Data excerpts
--- START ---
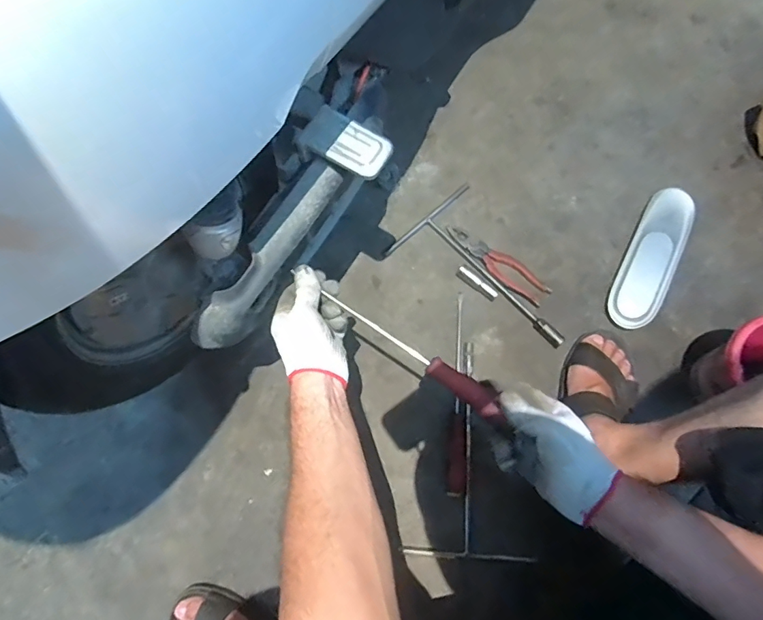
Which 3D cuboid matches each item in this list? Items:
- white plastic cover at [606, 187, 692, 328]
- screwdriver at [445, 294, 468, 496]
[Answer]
[{"bbox_3d":[0.440,-0.084,0.730,0.079,0.036,0.257,29,76,9],"label":"white plastic cover"},{"bbox_3d":[0.121,0.119,0.680,0.028,0.022,0.297,6,74,3],"label":"screwdriver"}]

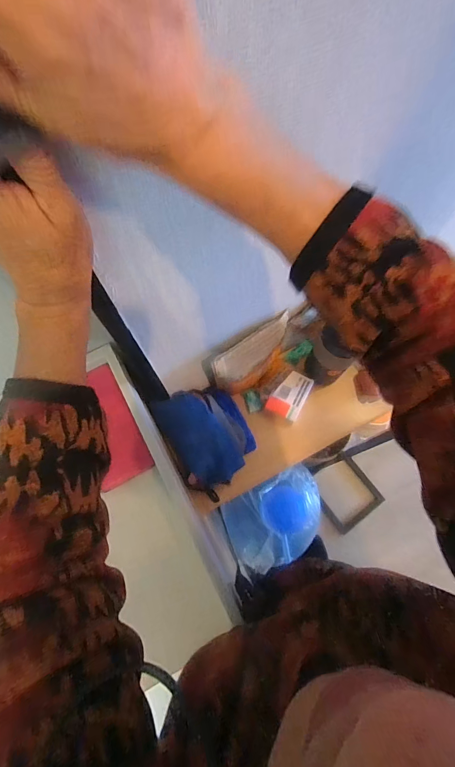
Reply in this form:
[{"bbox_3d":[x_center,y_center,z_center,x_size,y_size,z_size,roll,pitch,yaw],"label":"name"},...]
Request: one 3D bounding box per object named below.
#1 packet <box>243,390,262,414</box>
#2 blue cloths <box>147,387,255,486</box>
[{"bbox_3d":[0.046,0.031,0.642,0.026,0.006,0.042,-11,71,-3],"label":"packet"},{"bbox_3d":[-0.027,0.085,0.586,0.132,0.079,0.156,-28,73,-8],"label":"blue cloths"}]

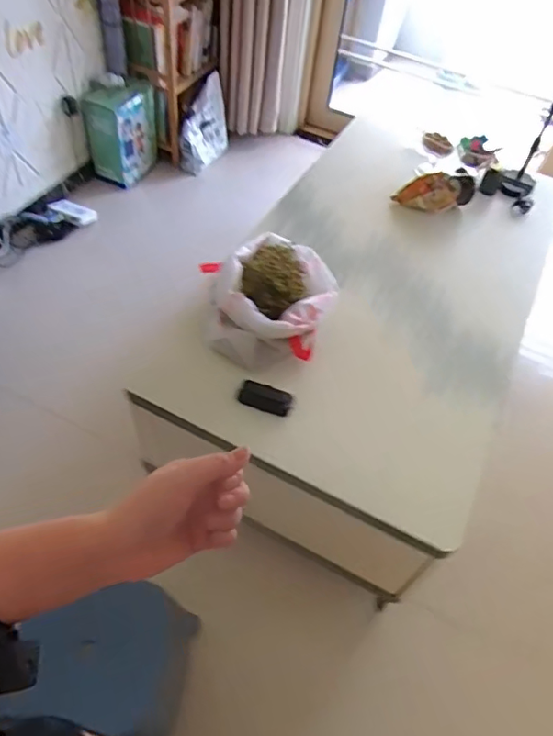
--- END ---
Required action:
Retyping should start at the first line of the data above and stop after the line with "#1 packet <box>243,390,262,414</box>", and no picture should be included.

Output of the task:
Which 3D cuboid matches each item in this list? Items:
- white plastic cover at [606, 187, 692, 328]
- screwdriver at [445, 294, 468, 496]
[Answer]
[{"bbox_3d":[0.440,-0.084,0.730,0.079,0.036,0.257,29,76,9],"label":"white plastic cover"},{"bbox_3d":[0.121,0.119,0.680,0.028,0.022,0.297,6,74,3],"label":"screwdriver"}]

Reply in this form:
[{"bbox_3d":[x_center,y_center,z_center,x_size,y_size,z_size,roll,pitch,yaw],"label":"name"},...]
Request: one 3D bounding box per object named below.
#1 packet <box>243,390,262,414</box>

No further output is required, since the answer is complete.